In [1]:
from pyspark.sql import SparkSession

import getpass
username = getpass.getuser()

spark = SparkSession. \
    builder. \
    config('spark.ui.port', '0'). \
    config("spark.sql.warehouse.dir", f"/user/{username}/warehouse"). \
    enableHiveSupport(). \
    appName(f'{username} | Python - Basic Transformations'). \
    master('yarn'). \
    getOrCreate()

In [2]:
from pyspark.sql.functions import *
from pyspark.sql import Window

In [3]:
raw_df = spark. \
    read. \
    option("delimiter", "|"). \
    csv("extracolumndata.txt")

In [4]:
raw_df.show()

+--------------+
|           _c0|
+--------------+
|    23, 56, 76|
|75, 17, 76, 97|
|    22, 57, 66|
+--------------+



In [5]:
raw_df = raw_df.withColumn("id", monotonically_increasing_id())

In [6]:
raw_df.show()

+--------------+---+
|           _c0| id|
+--------------+---+
|    23, 56, 76|  0|
|75, 17, 76, 97|  1|
|    22, 57, 66|  2|
+--------------+---+



In [7]:
raw_df.select(
        col("id"),
        split("_c0", ", ").alias("numbers"),
        posexplode(split("_c0", ", ")).alias("pos", "val")
    )\
    .show()

+---+----------------+---+---+
| id|         numbers|pos|val|
+---+----------------+---+---+
|  0|    [23, 56, 76]|  0| 23|
|  0|    [23, 56, 76]|  1| 56|
|  0|    [23, 56, 76]|  2| 76|
|  1|[75, 17, 76, 97]|  0| 75|
|  1|[75, 17, 76, 97]|  1| 17|
|  1|[75, 17, 76, 97]|  2| 76|
|  1|[75, 17, 76, 97]|  3| 97|
|  2|    [22, 57, 66]|  0| 22|
|  2|    [22, 57, 66]|  1| 57|
|  2|    [22, 57, 66]|  2| 66|
+---+----------------+---+---+



In [13]:
raw_df.select(
        col("id"),
        split("_c0", ", ").alias("numbers"),
        posexplode(split("_c0", ", ")).alias("pos", "val")
    )\
.drop("val")\
    .select(
        col("id"),
        concat(lit("col"),col("pos").cast("string")).alias("column_name"),
        expr("numbers[pos]").alias("val")
    )\
.show()

• **TASKS TO CARRY OUT**
a) Quote the PySpark notebook word for word, from "spark = SparkSession." to "getOrCreate()", inclusive.
b) Continue the PySpark notebook from its last line.
The records that follow have no connection to the PySpark notebook.

• **EXTRACTED INFORMATION**

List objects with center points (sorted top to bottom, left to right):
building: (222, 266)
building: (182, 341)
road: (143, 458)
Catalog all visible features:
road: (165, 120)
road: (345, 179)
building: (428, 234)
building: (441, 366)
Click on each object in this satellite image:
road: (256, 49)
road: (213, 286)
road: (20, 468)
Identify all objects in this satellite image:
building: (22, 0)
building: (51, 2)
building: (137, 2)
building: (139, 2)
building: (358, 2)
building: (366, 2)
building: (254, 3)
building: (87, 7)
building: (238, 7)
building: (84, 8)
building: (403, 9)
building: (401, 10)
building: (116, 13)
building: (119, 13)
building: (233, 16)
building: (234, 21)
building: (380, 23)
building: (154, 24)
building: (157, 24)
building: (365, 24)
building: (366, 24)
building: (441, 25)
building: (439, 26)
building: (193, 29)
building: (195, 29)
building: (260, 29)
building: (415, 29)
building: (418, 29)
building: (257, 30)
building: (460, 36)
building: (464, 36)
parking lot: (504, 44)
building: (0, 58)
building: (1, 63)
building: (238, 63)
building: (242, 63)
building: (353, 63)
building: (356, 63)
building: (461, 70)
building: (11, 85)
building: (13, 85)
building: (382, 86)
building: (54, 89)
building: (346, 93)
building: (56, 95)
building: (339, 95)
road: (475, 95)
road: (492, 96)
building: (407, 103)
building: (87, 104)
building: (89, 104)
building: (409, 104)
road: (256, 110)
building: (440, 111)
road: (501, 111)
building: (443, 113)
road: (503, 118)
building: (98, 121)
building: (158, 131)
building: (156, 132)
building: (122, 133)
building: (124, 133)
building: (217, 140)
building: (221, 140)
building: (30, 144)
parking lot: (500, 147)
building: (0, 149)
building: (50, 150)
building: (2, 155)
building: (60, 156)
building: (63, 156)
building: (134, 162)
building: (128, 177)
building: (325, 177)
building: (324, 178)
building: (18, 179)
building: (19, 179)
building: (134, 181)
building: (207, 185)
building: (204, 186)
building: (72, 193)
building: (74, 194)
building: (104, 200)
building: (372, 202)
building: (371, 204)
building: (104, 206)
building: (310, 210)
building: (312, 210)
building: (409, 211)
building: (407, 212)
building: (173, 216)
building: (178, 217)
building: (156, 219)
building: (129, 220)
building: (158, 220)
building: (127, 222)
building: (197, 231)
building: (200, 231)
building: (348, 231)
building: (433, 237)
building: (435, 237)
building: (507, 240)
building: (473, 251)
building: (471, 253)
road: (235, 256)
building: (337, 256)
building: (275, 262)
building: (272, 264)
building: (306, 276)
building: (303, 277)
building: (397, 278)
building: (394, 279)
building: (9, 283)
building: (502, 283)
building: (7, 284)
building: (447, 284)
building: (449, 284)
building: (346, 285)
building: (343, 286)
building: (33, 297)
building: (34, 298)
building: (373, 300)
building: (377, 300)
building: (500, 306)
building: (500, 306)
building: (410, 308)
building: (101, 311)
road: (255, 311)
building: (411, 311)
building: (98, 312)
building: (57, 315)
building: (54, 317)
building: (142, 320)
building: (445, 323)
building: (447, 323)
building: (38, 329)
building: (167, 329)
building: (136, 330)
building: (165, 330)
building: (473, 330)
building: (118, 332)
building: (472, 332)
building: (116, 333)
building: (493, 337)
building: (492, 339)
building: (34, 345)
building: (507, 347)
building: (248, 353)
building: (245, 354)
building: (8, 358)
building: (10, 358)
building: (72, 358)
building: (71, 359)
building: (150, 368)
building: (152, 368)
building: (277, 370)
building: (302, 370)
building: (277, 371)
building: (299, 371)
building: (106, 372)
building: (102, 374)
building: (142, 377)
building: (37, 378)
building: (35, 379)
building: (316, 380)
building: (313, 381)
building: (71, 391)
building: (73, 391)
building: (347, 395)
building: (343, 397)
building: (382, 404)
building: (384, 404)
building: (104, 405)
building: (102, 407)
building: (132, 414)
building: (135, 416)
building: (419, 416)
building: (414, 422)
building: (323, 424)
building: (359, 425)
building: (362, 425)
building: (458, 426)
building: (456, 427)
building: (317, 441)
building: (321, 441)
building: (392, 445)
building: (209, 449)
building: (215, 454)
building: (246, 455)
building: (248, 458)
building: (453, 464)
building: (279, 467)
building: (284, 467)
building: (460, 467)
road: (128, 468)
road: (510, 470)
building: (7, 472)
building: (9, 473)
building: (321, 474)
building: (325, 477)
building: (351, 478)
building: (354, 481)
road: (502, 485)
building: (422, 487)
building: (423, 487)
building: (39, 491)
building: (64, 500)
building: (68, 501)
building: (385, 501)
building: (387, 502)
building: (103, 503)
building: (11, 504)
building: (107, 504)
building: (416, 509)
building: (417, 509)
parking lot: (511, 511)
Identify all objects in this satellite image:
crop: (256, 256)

• **EXPECTED OUTPUTS**
a)
spark = SparkSession. \
    builder. \
    config('spark.ui.port', '0'). \
    config("spark.sql.warehouse.dir", f"/user/{username}/warehouse"). \
    enableHiveSupport(). \
    appName(f'{username} | Python - Basic Transformations'). \
    master('yarn'). \
    getOrCreate()

b)
+---+-----------+---+
| id|column_name|val|
+---+-----------+---+
|  0|       col0| 23|
|  0|       col1| 56|
|  0|       col2| 76|
|  1|       col0| 75|
|  1|       col1| 17|
|  1|       col2| 76|
|  1|       col3| 97|
|  2|       col0| 22|
|  2|       col1| 57|
|  2|       col2| 66|
+---+-----------+---+



In [15]:
raw_df.select(
        col("id"),
        split("_c0", ", ").alias("numbers"),
        posexplode(split("_c0", ", ")).alias("pos", "val")
    )\
.drop("val")\
    .select(
        col("id"),
        concat(lit("col"),col("pos").cast("string")).alias("column_name"),
        expr("numbers[pos]").alias("val")
    )\
.groupBy("id").pivot("column_name").agg(first("val"))\
    .show()

+---+----+----+----+----+
| id|col0|col1|col2|col3|
+---+----+----+----+----+
|  0|  23|  56|  76|null|
|  1|  75|  17|  76|  97|
|  2|  22|  57|  66|null|
+---+----+----+----+----+



In [11]:
raw_df.select(
        col("id"),
        split("_c0", ", ").alias("numbers"),
        posexplode(split("_c0", ", ")).alias("pos", "val")
    )\
.drop("val")\
    .select(
        col("id"),
        concat(lit("col"),col("pos").cast("string")).alias("column_name"),
        expr("numbers[pos]").alias("val")
    )\
.groupBy("id").pivot("name").agg(first("val"))\
.drop("id")\
    .show()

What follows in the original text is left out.